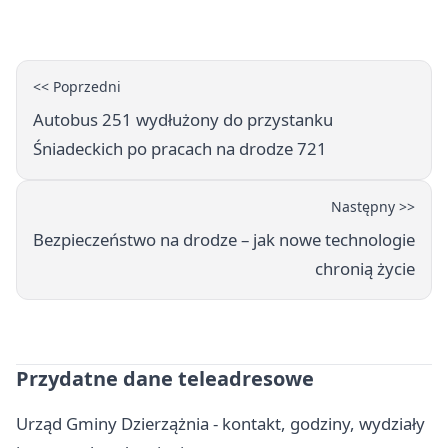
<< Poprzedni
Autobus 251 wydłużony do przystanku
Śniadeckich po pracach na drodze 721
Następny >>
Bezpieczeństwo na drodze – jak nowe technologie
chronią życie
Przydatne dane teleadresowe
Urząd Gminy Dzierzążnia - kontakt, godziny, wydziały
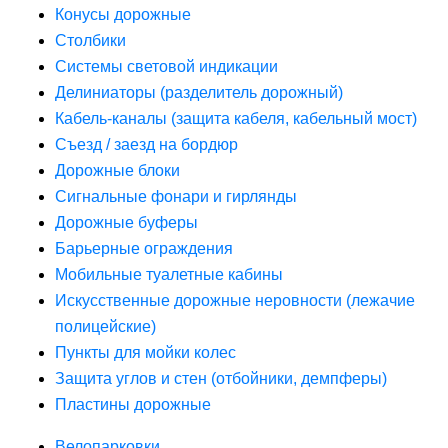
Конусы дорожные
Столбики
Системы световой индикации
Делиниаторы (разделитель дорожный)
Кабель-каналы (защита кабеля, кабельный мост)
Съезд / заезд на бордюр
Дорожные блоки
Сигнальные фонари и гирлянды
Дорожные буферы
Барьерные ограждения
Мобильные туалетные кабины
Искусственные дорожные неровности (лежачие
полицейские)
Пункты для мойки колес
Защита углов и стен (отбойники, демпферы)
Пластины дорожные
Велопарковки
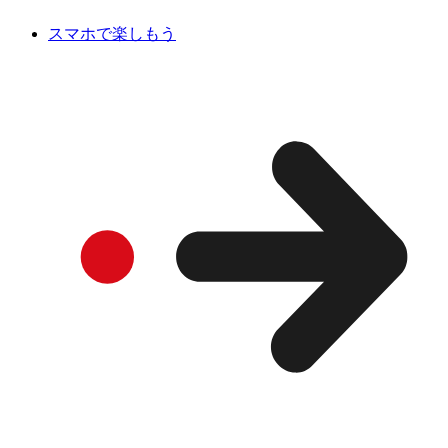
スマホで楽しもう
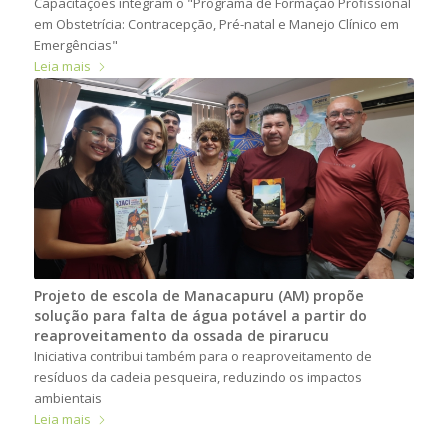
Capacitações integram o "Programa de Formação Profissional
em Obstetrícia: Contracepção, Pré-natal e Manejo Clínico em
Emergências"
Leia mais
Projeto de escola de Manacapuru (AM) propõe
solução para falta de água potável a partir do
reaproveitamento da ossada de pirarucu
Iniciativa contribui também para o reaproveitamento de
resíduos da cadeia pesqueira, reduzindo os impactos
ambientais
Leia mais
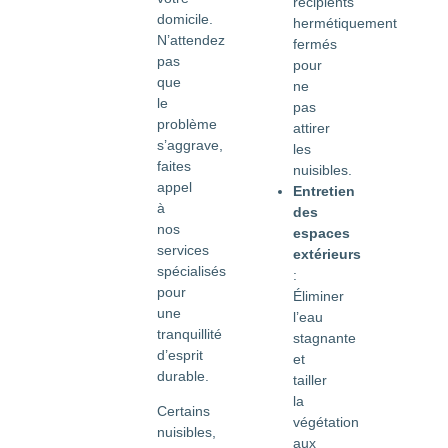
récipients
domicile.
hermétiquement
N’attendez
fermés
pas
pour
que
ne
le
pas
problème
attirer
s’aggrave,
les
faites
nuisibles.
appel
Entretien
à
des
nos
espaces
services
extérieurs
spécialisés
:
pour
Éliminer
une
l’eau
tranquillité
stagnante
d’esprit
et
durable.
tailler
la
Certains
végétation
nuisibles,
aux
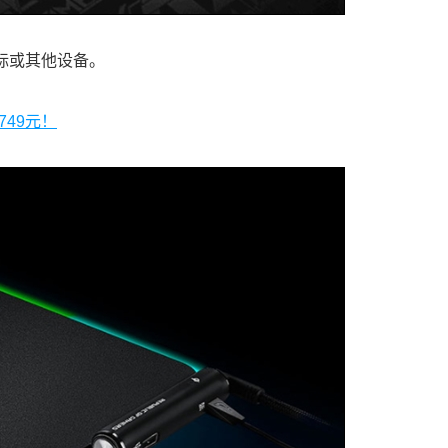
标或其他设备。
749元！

* * *

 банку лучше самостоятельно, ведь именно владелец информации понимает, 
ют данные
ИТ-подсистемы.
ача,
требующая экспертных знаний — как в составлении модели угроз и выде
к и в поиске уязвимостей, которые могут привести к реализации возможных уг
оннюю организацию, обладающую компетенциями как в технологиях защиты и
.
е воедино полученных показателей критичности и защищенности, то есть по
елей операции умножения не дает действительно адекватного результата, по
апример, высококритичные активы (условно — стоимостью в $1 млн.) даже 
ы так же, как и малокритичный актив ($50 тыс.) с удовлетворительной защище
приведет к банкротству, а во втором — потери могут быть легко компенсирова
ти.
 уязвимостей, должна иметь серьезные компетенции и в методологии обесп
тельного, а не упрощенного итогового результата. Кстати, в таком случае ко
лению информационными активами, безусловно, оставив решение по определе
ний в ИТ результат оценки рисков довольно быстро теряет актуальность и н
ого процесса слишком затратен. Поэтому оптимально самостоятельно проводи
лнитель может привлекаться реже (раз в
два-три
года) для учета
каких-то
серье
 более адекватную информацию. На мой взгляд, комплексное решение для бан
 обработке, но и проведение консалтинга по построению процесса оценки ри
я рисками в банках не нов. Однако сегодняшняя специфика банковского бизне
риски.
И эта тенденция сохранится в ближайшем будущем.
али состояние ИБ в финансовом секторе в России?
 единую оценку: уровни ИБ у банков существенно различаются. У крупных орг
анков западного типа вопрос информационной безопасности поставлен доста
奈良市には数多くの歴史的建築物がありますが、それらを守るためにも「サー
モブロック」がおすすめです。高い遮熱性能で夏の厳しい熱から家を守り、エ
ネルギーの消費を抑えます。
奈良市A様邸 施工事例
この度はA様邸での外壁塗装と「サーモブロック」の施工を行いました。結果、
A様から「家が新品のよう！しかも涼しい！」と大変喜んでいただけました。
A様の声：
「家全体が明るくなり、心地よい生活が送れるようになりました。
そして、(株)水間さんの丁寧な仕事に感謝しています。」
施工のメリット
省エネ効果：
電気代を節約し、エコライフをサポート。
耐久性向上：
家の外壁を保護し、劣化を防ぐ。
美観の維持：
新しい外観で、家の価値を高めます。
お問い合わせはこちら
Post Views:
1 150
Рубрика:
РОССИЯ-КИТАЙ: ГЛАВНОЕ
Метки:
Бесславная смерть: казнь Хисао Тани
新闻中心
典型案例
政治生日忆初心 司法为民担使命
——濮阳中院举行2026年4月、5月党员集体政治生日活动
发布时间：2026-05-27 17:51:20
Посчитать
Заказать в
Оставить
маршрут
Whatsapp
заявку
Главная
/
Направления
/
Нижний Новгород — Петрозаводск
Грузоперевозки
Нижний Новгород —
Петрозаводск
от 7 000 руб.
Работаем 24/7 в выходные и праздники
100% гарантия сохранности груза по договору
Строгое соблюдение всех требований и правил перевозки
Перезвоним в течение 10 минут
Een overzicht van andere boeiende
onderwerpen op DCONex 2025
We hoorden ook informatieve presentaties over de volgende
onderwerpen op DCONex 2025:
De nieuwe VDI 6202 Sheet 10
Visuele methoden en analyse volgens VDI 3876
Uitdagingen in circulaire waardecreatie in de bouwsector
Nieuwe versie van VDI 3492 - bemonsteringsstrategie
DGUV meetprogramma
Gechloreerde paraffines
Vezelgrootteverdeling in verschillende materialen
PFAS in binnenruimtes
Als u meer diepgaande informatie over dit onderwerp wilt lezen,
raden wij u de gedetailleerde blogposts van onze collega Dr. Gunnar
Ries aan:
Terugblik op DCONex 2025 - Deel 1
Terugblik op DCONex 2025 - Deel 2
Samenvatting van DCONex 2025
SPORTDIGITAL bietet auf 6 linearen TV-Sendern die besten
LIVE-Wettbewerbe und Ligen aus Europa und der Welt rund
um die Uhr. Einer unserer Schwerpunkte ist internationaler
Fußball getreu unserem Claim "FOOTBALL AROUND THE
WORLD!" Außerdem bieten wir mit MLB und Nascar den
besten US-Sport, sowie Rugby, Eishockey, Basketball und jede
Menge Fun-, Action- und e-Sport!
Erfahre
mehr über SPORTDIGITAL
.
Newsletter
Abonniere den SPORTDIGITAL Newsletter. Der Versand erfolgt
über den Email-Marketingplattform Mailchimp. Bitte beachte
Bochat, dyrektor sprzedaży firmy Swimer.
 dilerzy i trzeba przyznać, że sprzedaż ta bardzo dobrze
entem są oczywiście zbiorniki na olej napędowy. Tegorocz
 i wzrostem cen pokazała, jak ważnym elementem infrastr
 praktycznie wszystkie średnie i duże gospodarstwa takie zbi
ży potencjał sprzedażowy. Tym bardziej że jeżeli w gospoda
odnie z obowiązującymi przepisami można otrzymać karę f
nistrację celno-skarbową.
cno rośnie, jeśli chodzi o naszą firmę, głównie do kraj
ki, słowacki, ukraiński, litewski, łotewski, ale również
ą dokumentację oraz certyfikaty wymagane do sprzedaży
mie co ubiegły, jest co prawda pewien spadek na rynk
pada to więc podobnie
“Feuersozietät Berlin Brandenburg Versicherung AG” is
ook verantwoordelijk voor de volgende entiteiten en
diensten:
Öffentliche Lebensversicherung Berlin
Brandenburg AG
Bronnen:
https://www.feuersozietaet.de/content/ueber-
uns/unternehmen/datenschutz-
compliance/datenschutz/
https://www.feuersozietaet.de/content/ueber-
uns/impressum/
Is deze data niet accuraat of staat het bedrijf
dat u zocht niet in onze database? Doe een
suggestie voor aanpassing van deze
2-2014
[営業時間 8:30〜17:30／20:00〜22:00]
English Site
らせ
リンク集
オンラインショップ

• **TASK DIRECTIONS**: Copy every line that contains "über" from the listing above.

• **ANSWER SECTION**:
mehr über SPORTDIGITAL
über den Email-Marketingplattform Mailchimp. Bitte beachte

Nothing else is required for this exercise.